Yeah, it's not like other car companies have driver assist modes that require the driver to still pay attention right? Oh wait, tons of them do.

Tesla's autopilot is not a full self driving solution. It's a driver assistance feature. That's not "lovely culture", it's the same drat thing other car companies do! The only irresponsible thing is probably naming it Autopilot.

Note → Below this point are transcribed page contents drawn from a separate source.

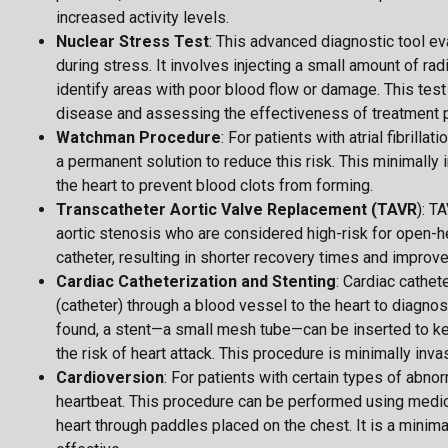
increased activity levels.
Nuclear Stress Test
: This advanced diagnostic tool ev
during stress. It involves injecting a small amount of r
identify areas with poor blood flow or damage. This test 
disease and assessing the effectiveness of treatment p
Watchman Procedure
: For patients with atrial fibrill
a permanent solution to reduce this risk. This minimally
the heart to prevent blood clots from forming.
Transcatheter Aortic Valve Replacement (TAVR
): T
aortic stenosis who are considered high-risk for open-hea
catheter, resulting in shorter recovery times and improved
Cardiac Catheterization and Stenting
: Cardiac cathete
(catheter) through a blood vessel to the heart to diagnose
found, a stent—a small mesh tube—can be inserted to ke
the risk of heart attack. This procedure is minimally inva
Cardioversion
: For patients with certain types of abno
heartbeat. This procedure can be performed using medicat
heart through paddles placed on the chest. It is a minima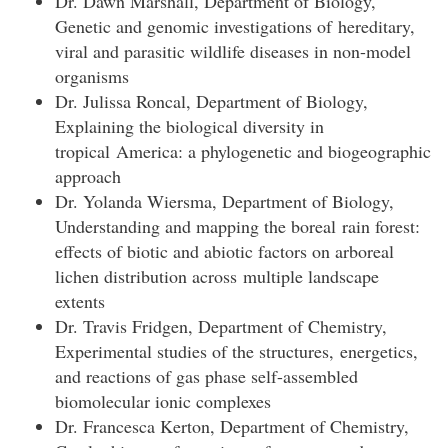
Dr. Dawn Marshall, Department of Biology,
Genetic and genomic investigations of hereditary,
viral and parasitic wildlife diseases in non-model
organisms
Dr. Julissa Roncal, Department of Biology,
Explaining the biological diversity in
tropical America: a phylogenetic and biogeographic
approach
Dr. Yolanda Wiersma, Department of Biology,
Understanding and mapping the boreal rain forest:
effects of biotic and abiotic factors on arboreal
lichen distribution across multiple landscape
extents
Dr. Travis Fridgen, Department of Chemistry,
Experimental studies of the structures, energetics,
and reactions of gas phase self-assembled
biomolecular ionic complexes
Dr. Francesca Kerton, Department of Chemistry,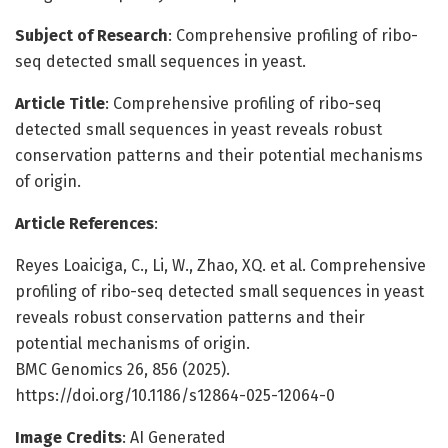
Subject of Research
: Comprehensive profiling of ribo-
seq detected small sequences in yeast.
Article Title
: Comprehensive profiling of ribo-seq
detected small sequences in yeast reveals robust
conservation patterns and their potential mechanisms
of origin.
Article References
:
Reyes Loaiciga, C., Li, W., Zhao, XQ. et al. Comprehensive
profiling of ribo-seq detected small sequences in yeast
reveals robust conservation patterns and their
potential mechanisms of origin.
BMC Genomics 26, 856 (2025).
https://doi.org/10.1186/s12864-025-12064-0
Image Credits
: AI Generated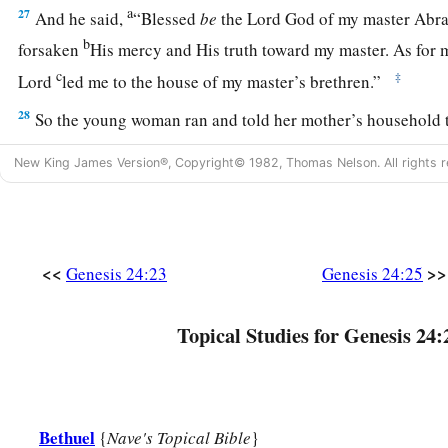
a
27
And he said,
“Blessed
be
the
Lord
God of my master Abra
b
forsaken
His mercy and His truth toward my master. As for m
c
‡
Lord
led me to the house of my master’s brethren.”
28
So the young woman ran and told her mother’s household t
a
29
Now Rebekah had a brother whose name
was
Laban, and 
New King James Version®, Copyright© 1982, Thomas Nelson. All rights r
‡
by the well.
30
So it came to pass, when he saw the nose ring, and the brace
wrists, and when he heard the words of his sister Rebekah, s
<<
>>
Genesis 24:23
Genesis 24:25
spoke to me,” that he went to the man. And there he stood by 
a
31
And he said, “Come in,
O blessed of the
Lord
! Why do you
Topical Studies for Genesis 24:
‡
have prepared the house, and a place for the camels.”
32
Then the man came to the house. And he unloaded the cam
b
and feed for the camels, and water to
wash his feet and the 
Bethuel
{
Nave's Topical Bible
}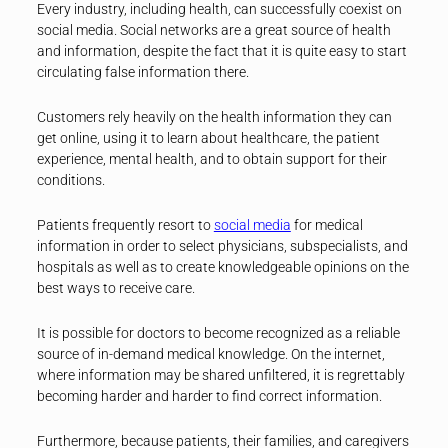
Every industry, including health, can successfully coexist on
social media. Social networks are a great source of health
and information, despite the fact that it is quite easy to start
circulating false information there.
Customers rely heavily on the health information they can
get online, using it to learn about healthcare, the patient
experience, mental health, and to obtain support for their
conditions.
Patients frequently resort to
social media
for medical
information in order to select physicians, subspecialists, and
hospitals as well as to create knowledgeable opinions on the
best ways to receive care.
It is possible for doctors to become recognized as a reliable
source of in-demand medical knowledge. On the internet,
where information may be shared unfiltered, it is regrettably
becoming harder and harder to find correct information.
Furthermore, because patients, their families, and caregivers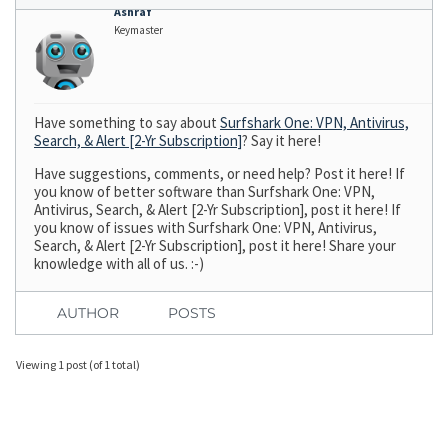
Ashraf
Keymaster
Have something to say about
Surfshark One: VPN, Antivirus,
Search, & Alert [2-Yr Subscription]
? Say it here!
Have suggestions, comments, or need help? Post it here! If
you know of better software than Surfshark One: VPN,
Antivirus, Search, & Alert [2-Yr Subscription], post it here! If
you know of issues with Surfshark One: VPN, Antivirus,
Search, & Alert [2-Yr Subscription], post it here! Share your
knowledge with all of us. :-)
AUTHOR
POSTS
Viewing 1 post (of 1 total)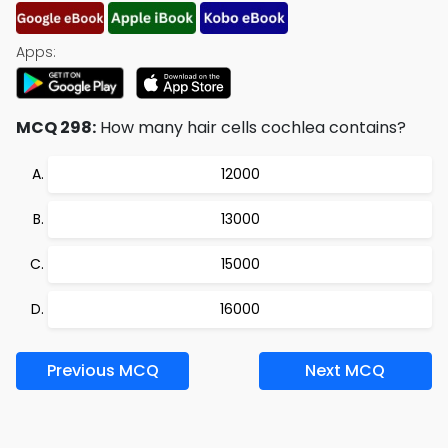
Apps:
MCQ 298:
How many hair cells cochlea contains?
12000
13000
15000
16000
Previous MCQ
Next MCQ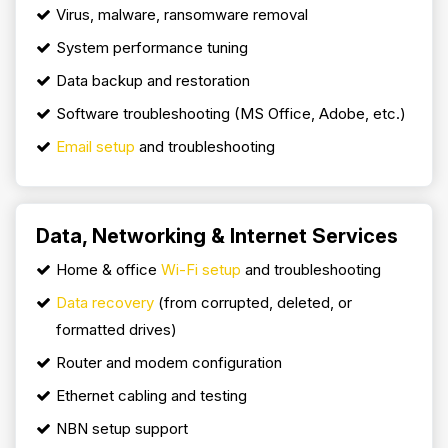
Virus, malware, ransomware removal
System performance tuning
Data backup and restoration
Software troubleshooting (MS Office, Adobe, etc.)
Email setup
and troubleshooting
Data, Networking & Internet Services
Home & office
Wi-Fi setup
and troubleshooting
Data recovery
(from corrupted, deleted, or
formatted drives)
Router and modem configuration
Ethernet cabling and testing
NBN setup support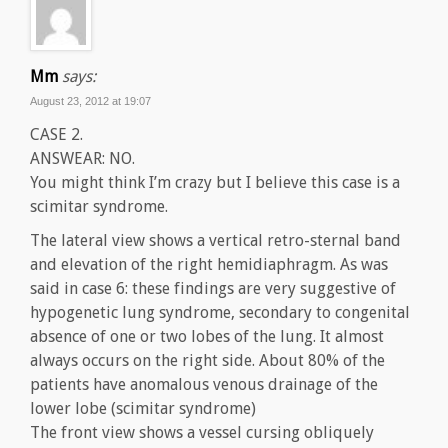
Mm
says:
August 23, 2012 at 19:07
CASE 2.
ANSWEAR: NO.
You might think I’m crazy but I believe this case is a
scimitar syndrome.
The lateral view shows a vertical retro-sternal band
and elevation of the right hemidiaphragm. As was
said in case 6: these findings are very suggestive of
hypogenetic lung syndrome, secondary to congenital
absence of one or two lobes of the lung. It almost
always occurs on the right side. About 80% of the
patients have anomalous venous drainage of the
lower lobe (scimitar syndrome)
The front view shows a vessel cursing obliquely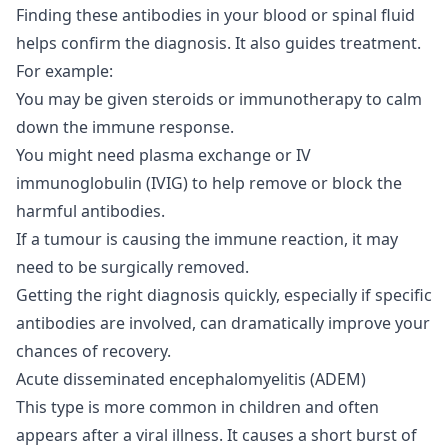
Finding these antibodies in your blood or spinal fluid
helps confirm the diagnosis. It also guides treatment.
For example:
You may be given steroids or immunotherapy to calm
down the immune response.
You might need plasma exchange or IV
immunoglobulin (IVIG) to help remove or block the
harmful antibodies.
If a tumour is causing the immune reaction, it may
need to be surgically removed.
Getting the right diagnosis quickly, especially if specific
antibodies are involved, can dramatically improve your
chances of recovery.
Acute disseminated encephalomyelitis (ADEM)
This type is more common in children and often
appears after a viral illness. It causes a short burst of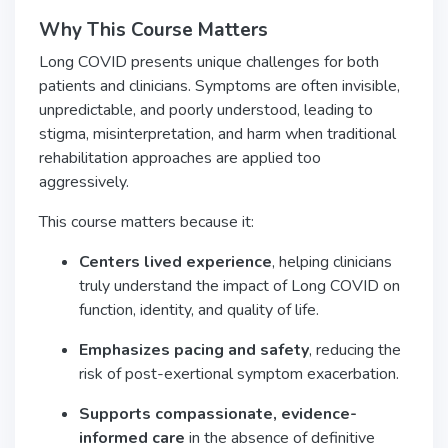
Why This Course Matters
Long COVID presents unique challenges for both
patients and clinicians. Symptoms are often invisible,
unpredictable, and poorly understood, leading to
stigma, misinterpretation, and harm when traditional
rehabilitation approaches are applied too
aggressively.
This course matters because it:
Centers lived experience
, helping clinicians
truly understand the impact of Long COVID on
function, identity, and quality of life.
Emphasizes pacing and safety
, reducing the
risk of post-exertional symptom exacerbation.
Supports compassionate, evidence-
informed care
in the absence of definitive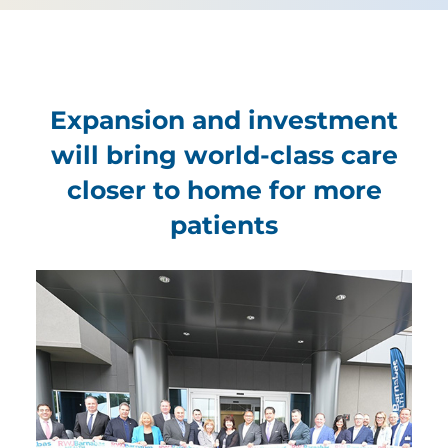
Expansion and investment
will bring world-class care
closer to home for more
patients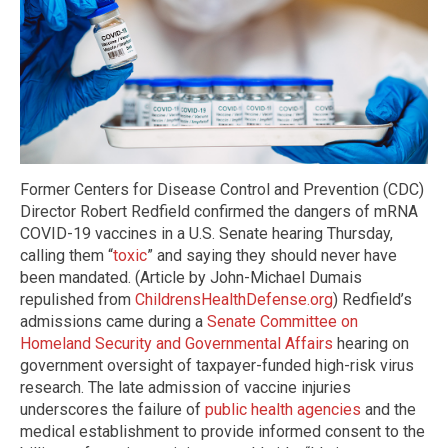
Former Centers for Disease Control and Prevention (CDC)
Director Robert Redfield confirmed the dangers of mRNA
COVID-19 vaccines in a U.S. Senate hearing Thursday,
calling them “
toxic
” and saying they should never have
been mandated. (Article by John-Michael Dumais
repulished from
ChildrensHealthDefense.org
) Redfield’s
admissions came during a
Senate Committee on
Homeland Security and Governmental Affairs
hearing on
government oversight of taxpayer-funded high-risk virus
research. The late admission of vaccine injuries
underscores the failure of
public health agencies
and the
medical establishment to provide informed consent to the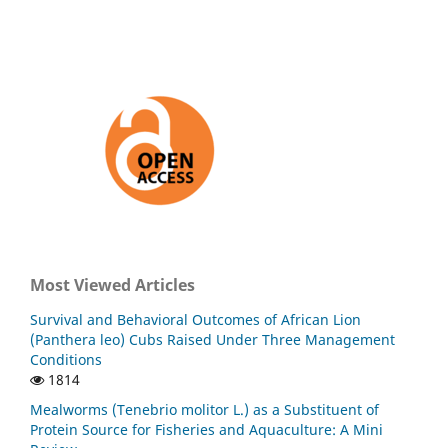
Most Viewed Articles
Survival and Behavioral Outcomes of African Lion
(Panthera leo) Cubs Raised Under Three Management
Conditions
1814
Mealworms (Tenebrio molitor L.) as a Substituent of
Protein Source for Fisheries and Aquaculture: A Mini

When Tesla tells drivers they can take a nap when autopilot is enabled and someone dies, then you can complain. Until then, get a clue.

Yautja
Aug 16, 2010
https://www.theguardian.com/technology/2017/jan/11/robots-jobs-employees-artificial-intelligence

quote:

Many of us recognize robotic automation as an inevitably disruptive force. However, in a classic example of optimism bias, while approximately two-thirds of Americans believe that robots will inevitably perform most of the work currently done by human beings during the next 50 years, about 80% also believe their current jobs will either “definitely” or “probably” exist in their current form within the same timeframe.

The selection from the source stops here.